--- Task objective ---
Given the material below, output exactly the lines from the line with "3. **IoT Integration**: Temperature" to the line with "### **For Consumers:**", both ends included, and no other lines.

--- Input ---
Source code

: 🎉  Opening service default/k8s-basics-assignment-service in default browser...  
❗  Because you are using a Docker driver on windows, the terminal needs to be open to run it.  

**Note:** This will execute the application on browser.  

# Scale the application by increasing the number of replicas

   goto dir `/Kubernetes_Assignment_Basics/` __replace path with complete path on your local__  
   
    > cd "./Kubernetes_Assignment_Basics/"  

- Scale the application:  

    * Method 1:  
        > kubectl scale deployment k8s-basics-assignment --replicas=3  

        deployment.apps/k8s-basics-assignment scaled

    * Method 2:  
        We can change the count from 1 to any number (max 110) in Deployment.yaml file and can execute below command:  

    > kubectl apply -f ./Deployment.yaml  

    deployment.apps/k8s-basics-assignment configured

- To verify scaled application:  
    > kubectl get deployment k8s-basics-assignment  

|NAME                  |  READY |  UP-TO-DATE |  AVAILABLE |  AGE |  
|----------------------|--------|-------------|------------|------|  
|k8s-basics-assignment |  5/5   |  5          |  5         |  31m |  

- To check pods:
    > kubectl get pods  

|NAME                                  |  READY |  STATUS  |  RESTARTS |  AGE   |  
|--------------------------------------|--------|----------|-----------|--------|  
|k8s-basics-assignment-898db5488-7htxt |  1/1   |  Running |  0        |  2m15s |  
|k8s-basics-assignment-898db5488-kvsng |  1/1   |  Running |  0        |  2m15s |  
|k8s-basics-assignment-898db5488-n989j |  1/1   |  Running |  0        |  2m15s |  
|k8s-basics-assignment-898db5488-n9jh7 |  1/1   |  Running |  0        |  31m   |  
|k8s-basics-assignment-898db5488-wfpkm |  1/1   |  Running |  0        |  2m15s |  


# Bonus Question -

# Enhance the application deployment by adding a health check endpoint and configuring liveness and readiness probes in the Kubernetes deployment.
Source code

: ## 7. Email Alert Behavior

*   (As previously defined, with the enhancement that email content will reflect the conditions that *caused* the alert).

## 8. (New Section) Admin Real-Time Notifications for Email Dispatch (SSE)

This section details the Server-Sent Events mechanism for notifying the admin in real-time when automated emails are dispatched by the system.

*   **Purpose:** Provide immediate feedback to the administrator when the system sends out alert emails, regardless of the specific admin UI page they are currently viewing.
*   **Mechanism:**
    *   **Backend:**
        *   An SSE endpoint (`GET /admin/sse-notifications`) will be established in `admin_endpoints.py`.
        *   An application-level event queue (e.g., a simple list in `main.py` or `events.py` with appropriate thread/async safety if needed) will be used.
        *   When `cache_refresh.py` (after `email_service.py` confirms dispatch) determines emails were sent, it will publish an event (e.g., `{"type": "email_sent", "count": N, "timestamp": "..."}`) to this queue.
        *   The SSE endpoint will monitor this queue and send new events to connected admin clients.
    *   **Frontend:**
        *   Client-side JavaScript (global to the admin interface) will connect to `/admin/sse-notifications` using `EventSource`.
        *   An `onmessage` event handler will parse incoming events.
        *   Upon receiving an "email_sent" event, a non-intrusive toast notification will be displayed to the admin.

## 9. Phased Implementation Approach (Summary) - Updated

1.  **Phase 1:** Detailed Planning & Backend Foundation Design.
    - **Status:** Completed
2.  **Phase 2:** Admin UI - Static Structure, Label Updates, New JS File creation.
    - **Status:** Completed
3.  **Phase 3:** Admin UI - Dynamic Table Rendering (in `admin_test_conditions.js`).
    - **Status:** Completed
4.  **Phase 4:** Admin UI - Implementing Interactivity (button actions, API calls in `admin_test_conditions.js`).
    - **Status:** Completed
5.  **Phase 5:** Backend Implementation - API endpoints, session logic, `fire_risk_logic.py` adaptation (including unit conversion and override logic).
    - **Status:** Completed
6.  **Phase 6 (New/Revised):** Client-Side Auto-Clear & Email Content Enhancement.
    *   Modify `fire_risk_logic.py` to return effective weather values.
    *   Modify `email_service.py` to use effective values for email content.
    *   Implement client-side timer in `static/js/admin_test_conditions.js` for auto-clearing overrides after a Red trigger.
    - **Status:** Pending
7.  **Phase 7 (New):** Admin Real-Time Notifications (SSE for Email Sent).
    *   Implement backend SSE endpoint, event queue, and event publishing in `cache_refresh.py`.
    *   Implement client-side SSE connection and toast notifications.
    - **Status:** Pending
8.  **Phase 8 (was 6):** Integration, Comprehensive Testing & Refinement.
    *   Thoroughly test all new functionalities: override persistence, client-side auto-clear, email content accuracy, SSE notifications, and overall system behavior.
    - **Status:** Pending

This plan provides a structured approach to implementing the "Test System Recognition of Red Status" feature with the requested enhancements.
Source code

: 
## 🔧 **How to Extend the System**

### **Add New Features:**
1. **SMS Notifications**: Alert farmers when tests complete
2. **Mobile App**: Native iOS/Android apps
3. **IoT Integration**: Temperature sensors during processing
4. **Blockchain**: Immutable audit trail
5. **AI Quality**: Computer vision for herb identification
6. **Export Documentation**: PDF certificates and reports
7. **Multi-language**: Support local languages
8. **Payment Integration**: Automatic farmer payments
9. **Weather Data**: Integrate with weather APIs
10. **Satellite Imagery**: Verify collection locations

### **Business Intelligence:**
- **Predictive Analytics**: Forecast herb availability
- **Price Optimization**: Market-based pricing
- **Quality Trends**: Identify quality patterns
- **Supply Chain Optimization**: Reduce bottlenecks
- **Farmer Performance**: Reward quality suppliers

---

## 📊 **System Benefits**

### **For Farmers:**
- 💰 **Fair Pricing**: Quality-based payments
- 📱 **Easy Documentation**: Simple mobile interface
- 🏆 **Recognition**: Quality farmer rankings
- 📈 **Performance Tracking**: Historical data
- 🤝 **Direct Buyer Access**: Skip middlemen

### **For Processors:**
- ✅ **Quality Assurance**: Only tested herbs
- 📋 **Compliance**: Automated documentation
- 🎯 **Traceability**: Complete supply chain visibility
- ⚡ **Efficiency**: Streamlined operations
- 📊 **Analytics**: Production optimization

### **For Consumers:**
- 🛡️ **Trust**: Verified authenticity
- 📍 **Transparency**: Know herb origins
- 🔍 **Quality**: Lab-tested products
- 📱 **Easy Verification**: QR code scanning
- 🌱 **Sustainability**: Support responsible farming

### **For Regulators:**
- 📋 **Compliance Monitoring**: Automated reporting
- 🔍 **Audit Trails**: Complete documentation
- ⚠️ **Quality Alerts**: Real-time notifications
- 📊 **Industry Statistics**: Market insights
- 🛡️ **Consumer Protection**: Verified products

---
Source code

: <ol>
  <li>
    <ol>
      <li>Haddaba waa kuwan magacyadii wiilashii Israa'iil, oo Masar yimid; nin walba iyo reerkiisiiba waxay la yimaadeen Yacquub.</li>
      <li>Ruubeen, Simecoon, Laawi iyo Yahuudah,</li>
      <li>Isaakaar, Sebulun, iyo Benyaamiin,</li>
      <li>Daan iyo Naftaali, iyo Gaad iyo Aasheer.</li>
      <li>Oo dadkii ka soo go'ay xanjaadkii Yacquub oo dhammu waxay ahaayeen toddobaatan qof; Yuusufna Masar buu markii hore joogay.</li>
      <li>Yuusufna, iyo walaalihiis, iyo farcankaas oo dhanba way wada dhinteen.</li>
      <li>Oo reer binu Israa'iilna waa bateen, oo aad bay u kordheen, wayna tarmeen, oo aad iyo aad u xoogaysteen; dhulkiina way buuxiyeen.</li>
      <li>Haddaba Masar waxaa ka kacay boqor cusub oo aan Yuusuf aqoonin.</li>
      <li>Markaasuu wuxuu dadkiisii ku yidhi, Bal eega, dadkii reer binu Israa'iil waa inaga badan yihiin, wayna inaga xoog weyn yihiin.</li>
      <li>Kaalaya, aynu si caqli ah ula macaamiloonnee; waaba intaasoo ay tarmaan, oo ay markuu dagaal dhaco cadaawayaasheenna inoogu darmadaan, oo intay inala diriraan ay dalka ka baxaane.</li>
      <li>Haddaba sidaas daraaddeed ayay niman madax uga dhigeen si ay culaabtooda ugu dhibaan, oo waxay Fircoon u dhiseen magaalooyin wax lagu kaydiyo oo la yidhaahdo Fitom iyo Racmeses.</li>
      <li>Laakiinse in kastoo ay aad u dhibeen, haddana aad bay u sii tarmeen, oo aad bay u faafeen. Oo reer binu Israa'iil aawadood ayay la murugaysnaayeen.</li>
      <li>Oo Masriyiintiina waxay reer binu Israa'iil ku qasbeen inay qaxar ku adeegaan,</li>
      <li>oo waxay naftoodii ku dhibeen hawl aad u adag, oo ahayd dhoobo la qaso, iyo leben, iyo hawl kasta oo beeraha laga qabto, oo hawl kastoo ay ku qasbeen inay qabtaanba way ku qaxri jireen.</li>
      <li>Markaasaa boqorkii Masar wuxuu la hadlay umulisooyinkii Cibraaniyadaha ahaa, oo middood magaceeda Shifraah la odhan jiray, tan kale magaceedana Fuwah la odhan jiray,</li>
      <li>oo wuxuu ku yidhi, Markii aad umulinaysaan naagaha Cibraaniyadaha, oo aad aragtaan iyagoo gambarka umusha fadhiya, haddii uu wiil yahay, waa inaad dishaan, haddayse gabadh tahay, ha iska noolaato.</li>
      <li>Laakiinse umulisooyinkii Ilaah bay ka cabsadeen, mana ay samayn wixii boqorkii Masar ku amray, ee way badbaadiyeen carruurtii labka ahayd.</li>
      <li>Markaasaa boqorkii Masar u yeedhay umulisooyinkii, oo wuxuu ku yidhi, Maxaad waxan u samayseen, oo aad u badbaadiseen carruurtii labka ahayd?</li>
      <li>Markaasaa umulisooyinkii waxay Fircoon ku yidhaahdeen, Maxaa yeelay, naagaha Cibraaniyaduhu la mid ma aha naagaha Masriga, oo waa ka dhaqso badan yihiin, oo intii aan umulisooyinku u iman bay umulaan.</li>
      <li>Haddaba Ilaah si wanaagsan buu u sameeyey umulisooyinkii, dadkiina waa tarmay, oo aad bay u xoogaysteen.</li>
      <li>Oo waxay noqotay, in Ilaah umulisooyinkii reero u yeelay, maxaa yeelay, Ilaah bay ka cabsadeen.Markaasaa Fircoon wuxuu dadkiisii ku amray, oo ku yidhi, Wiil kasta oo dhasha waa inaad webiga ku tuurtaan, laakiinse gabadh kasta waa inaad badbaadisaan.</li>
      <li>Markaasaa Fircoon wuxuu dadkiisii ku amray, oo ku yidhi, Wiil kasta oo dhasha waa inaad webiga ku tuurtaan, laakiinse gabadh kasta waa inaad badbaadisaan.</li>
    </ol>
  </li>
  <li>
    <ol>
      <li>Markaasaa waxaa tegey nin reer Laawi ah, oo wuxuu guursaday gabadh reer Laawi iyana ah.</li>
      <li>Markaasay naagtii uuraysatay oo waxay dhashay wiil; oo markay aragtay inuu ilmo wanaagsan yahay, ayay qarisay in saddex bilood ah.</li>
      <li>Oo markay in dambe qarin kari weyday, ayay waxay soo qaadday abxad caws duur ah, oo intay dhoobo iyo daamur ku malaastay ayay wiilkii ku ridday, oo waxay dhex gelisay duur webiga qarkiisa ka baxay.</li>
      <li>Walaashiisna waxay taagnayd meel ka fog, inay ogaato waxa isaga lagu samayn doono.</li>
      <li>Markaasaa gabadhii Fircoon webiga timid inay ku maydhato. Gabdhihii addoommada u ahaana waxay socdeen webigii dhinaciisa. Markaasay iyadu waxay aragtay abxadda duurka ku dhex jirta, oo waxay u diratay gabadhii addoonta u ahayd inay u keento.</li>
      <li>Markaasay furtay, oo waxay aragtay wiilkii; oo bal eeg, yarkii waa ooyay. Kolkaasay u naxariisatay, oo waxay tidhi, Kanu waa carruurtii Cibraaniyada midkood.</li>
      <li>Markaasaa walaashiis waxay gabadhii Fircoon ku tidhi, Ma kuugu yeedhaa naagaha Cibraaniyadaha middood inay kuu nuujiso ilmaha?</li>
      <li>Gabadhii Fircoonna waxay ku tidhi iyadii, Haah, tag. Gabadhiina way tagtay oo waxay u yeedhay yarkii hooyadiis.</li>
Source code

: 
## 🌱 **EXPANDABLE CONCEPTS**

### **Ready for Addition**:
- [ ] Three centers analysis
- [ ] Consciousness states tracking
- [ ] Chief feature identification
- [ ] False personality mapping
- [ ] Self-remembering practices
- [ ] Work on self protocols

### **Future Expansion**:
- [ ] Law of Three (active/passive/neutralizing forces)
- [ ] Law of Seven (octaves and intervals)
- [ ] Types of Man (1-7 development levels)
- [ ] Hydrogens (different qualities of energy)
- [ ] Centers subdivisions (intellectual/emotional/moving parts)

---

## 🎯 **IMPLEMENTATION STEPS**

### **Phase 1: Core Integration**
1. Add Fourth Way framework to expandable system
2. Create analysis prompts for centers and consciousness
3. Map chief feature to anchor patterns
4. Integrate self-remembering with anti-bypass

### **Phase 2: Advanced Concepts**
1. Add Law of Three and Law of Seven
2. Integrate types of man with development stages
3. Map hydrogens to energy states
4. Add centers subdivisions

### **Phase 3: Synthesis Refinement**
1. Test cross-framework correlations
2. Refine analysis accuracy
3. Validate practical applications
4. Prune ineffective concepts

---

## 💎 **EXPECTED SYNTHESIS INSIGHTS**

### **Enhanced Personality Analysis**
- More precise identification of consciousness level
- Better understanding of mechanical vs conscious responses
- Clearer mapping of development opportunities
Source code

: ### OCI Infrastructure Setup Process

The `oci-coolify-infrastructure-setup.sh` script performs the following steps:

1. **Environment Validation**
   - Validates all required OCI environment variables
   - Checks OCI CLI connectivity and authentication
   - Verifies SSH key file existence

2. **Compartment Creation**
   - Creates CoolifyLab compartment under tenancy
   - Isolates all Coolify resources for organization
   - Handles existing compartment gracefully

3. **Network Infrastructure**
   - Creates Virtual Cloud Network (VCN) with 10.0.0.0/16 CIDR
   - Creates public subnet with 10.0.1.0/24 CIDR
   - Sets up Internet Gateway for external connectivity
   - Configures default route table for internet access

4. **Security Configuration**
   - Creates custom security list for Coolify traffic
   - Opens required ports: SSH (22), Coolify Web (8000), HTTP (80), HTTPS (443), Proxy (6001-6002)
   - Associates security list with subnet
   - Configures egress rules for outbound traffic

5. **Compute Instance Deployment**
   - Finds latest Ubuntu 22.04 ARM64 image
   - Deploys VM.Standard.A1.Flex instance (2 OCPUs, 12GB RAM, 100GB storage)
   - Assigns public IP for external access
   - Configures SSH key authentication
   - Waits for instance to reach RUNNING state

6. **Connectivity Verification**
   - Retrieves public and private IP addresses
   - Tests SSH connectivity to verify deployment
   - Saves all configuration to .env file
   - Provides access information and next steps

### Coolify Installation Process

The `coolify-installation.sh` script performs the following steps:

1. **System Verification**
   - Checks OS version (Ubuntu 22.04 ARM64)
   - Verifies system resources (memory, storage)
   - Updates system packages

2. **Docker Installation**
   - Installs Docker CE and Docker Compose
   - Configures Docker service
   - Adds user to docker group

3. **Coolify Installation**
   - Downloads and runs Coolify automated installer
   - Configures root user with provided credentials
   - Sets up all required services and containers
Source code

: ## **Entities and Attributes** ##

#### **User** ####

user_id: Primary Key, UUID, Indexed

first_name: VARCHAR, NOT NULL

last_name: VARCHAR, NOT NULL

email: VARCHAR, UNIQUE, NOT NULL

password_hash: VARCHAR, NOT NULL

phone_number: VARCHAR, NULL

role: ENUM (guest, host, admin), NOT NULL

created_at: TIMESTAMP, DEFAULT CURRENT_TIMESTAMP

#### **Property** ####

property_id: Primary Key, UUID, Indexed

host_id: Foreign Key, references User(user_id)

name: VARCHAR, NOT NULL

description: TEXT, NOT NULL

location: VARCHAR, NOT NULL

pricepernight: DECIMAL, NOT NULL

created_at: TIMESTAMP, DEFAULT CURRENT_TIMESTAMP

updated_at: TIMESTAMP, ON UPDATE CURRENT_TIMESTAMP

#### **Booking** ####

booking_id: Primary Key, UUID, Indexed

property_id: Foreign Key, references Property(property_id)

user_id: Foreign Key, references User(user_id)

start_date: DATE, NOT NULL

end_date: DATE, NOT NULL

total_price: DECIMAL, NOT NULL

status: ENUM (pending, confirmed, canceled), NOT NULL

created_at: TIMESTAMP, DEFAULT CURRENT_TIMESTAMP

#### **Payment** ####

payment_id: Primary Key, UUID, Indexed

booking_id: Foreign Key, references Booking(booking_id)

--- Solution to this task ---
3. **IoT Integration**: Temperature sensors during processing
4. **Blockchain**: Immutable audit trail
5. **AI Quality**: Computer vision for herb identification
6. **Export Documentation**: PDF certificates and reports
7. **Multi-language**: Support local languages
8. **Payment Integration**: Automatic farmer payments
9. **Weather Data**: Integrate with weather APIs
10. **Satellite Imagery**: Verify collection locations

### **Business Intelligence:**
- **Predictive Analytics**: Forecast herb availability
- **Price Optimization**: Market-based pricing
- **Quality Trends**: Identify quality patterns
- **Supply Chain Optimization**: Reduce bottlenecks
- **Farmer Performance**: Reward quality suppliers

---

## 📊 **System Benefits**

### **For Farmers:**
- 💰 **Fair Pricing**: Quality-based payments
- 📱 **Easy Documentation**: Simple mobile interface
- 🏆 **Recognition**: Quality farmer rankings
- 📈 **Performance Tracking**: Historical data
- 🤝 **Direct Buyer Access**: Skip middlemen

### **For Processors:**
- ✅ **Quality Assurance**: Only tested herbs
- 📋 **Compliance**: Automated documentation
- 🎯 **Traceability**: Complete supply chain visibility
- ⚡ **Efficiency**: Streamlined operations
- 📊 **Analytics**: Production optimization

### **For Consumers:**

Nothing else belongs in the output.